Désert

Tous ces paysages en nous ramenés du fond du regard.

Ces moments de sensation inouïe, d’envahissement jusqu’à une forme de plénitude. Sensation d’être relié à tout, à la totalité du monde. Pas l’ébloui – une lucidité comme transparente ; le corps traversé ; ni dedans ni dehors, ni surface ni profondeur, une fluidité éternisée dans sa durée, corporelle et mentale – le séparé tombe. Nous participons à la sensation entière de l’espace intelligible – notre regard semble découvrir celui du monde.

Comme si une note des plus vivantes, étirée depuis le corps-instrument, sculptait dans l’air et la lumière la matière vibratoire du silence.

Comment parler de ces états ? Quasi impossibilité d’en rapporter le caractère absolu et immanent, d’en évoquer la calme ferveur, la jubilation quiète, tacite. Difficulté d’en restituer la qualité d’expérience par les mots, d’en fixer des échappées.

Un « séjour divin » ? – un lieu vide, où faire le vide, certainement. Une conscience très profonde du monde marquée par son mystère. On se sent enfin RE-LIÉ à la terre, au ciel, à l’univers, tirant son souffle de cette nature aride qui fonde notre solitude.

Du sable et des cailloux dans un impitoyable éclat, une beauté terrible. Est-ce dicible ? On marche dans du rêve – une échancrure du réel, dramatisée par notre calme et inquiète folie. La lucidité se voit brûlée d’une évidence sidérée. Et les sens brouillés, sitôt quitté ce vaste et âpre théâtre, nous font toucher du doigt l’impossible même comme pour éventer nos mirages.
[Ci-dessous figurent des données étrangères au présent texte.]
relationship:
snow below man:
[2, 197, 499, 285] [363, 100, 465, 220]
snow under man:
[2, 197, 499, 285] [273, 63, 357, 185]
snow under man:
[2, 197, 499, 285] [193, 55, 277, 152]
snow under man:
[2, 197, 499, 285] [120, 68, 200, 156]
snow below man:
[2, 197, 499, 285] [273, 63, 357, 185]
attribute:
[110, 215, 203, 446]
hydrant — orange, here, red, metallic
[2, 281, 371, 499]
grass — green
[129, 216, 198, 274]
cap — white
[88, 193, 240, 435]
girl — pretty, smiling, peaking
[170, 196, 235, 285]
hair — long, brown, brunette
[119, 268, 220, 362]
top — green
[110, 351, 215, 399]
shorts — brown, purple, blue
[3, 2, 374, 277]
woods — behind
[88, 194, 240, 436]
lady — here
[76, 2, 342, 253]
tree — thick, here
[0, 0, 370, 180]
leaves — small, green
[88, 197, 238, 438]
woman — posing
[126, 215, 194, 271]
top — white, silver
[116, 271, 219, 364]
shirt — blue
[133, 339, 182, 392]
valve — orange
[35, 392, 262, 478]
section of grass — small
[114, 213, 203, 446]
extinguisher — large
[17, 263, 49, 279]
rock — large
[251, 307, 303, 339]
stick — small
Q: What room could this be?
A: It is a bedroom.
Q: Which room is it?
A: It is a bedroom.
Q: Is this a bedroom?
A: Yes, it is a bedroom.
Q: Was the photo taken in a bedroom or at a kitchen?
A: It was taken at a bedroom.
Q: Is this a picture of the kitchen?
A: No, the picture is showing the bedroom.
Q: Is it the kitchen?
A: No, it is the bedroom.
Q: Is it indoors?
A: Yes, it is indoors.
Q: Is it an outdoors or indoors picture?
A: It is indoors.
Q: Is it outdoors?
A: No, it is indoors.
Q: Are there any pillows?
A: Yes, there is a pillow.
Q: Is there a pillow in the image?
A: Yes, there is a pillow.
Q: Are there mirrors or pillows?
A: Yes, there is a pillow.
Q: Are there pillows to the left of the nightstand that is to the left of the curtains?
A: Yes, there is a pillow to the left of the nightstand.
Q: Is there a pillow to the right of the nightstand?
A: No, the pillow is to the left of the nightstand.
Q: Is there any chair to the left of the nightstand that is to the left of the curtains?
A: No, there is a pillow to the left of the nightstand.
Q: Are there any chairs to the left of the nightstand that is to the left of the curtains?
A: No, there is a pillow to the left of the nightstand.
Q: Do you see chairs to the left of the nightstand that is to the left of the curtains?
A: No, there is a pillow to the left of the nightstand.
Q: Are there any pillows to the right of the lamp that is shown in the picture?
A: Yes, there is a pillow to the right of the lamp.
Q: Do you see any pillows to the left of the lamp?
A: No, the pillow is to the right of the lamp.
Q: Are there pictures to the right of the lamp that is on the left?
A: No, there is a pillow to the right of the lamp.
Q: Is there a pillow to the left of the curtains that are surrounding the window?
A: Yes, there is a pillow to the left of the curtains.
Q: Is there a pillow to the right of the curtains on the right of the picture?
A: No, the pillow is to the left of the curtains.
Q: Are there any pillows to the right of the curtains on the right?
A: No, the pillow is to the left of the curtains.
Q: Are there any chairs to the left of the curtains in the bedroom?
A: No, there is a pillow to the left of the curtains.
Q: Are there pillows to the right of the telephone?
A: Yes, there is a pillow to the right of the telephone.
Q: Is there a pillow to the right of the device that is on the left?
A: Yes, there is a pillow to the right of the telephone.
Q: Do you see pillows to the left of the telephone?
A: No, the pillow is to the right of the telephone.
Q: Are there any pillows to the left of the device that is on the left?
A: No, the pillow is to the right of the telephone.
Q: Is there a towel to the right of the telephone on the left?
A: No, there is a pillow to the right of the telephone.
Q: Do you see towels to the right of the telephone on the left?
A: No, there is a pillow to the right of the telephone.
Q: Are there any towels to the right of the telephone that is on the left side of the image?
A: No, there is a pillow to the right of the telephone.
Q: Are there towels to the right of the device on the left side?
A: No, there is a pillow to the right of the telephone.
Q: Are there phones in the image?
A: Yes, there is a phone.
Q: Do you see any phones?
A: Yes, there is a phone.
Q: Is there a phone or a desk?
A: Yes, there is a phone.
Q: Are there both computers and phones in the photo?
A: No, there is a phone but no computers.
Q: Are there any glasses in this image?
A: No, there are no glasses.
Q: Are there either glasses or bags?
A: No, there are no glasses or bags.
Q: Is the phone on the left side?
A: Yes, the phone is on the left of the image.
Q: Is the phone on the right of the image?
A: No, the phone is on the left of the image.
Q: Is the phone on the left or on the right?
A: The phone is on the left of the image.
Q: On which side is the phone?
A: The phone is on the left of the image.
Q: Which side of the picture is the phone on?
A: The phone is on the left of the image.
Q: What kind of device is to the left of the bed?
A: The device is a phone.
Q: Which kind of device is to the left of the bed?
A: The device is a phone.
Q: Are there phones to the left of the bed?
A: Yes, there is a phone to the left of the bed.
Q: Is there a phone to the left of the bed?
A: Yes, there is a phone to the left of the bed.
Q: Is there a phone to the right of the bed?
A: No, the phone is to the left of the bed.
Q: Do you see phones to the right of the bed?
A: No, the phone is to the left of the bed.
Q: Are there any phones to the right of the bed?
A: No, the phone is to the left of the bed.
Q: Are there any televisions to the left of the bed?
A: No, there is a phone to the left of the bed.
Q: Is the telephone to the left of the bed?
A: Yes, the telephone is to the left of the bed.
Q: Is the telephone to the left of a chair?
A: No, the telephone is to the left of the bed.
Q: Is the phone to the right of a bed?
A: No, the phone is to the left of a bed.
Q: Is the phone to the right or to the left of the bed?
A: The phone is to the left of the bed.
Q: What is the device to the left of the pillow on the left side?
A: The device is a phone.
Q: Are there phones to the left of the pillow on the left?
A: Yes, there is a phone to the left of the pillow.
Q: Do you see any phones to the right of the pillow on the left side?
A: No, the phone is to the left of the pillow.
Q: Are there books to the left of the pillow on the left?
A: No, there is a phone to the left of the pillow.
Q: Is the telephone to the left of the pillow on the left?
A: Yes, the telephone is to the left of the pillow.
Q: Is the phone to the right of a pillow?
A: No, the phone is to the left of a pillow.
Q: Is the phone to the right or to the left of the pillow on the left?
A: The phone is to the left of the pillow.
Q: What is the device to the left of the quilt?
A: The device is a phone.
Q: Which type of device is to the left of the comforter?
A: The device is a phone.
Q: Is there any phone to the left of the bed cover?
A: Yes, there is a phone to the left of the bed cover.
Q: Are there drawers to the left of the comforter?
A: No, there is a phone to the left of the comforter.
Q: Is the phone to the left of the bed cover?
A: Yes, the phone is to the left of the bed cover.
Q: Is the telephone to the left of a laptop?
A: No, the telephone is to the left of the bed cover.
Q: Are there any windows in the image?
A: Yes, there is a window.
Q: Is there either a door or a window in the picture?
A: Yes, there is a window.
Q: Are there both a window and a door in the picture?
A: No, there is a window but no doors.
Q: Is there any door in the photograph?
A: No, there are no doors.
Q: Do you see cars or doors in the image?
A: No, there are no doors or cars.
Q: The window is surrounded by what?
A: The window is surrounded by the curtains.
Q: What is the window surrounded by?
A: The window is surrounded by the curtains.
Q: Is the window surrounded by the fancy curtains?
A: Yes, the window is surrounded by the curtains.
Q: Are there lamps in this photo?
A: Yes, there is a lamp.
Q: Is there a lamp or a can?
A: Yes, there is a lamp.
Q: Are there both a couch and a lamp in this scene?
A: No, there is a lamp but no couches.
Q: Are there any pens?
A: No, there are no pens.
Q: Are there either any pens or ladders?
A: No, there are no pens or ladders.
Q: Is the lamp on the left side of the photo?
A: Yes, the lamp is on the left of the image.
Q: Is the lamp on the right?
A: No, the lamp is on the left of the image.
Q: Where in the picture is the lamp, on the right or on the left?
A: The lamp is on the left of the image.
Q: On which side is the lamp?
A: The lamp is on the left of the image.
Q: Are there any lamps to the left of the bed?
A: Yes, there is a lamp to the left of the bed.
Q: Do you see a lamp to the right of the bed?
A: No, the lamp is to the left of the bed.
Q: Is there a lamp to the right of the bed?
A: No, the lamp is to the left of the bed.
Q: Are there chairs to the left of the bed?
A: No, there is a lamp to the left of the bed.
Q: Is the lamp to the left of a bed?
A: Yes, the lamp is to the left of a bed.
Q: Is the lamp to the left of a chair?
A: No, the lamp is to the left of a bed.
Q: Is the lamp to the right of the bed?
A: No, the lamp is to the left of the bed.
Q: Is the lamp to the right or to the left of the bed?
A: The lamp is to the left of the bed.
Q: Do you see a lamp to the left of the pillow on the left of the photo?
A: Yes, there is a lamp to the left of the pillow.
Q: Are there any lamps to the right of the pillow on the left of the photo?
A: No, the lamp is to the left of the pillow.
Il n’y a pas de chemin dans le désert, comme sur la mer. On y trace concrètement sur une carte des routes mentales, immatérielles, où s’engager – notre intuition du chemin étant notre seconde boussole.

Le désert ne propose de sa lumière que les signes du vent. Rares sont ses habitants, comme leur parole. Si le silence est plus précieux que l’or blanc, c’est qu’il se voit traversé par l’air chargé de sable, mais les yeux sous le voile ne trahissent rien. Torpeur, alentissement général – la vitesse est un signe du diable.

Seuls dans le silence, on se salue assis, ne se disant jamais « adieu » car le destin est le mot du dieu traversant toute parole. Alors, comme il se doit : « ça va toujours ». C’est assis que l’on parle, ou ne parle pas. Nul besoin d’insister sur le merci ; la gratitude est une vertu de juste distance, une forme de politesse du monde, implicite et morale. Et ceux qui dérogent à la règle, on en sourit et les cantonne dans leurs effusions et bruissements agités.

Les pistes qui s’ouvrent vers cet infini de pierres et de sables forment une géographie intime où la confrontation à soi est notre horizon temporel. Nous avançons dans notre humanité parmi les bruits proches d’insectes, le son du sable qui roule sous les vents – l’antéhumain parle le langage primordial de l’espace et du vide, et la tentation de parler, née d’une solitude extrême, vient de ce que l’on veut donner une dimension humaine ou divine là où il n’y a RIEN, simplement et radicalement rien, ou si peu de nous-même.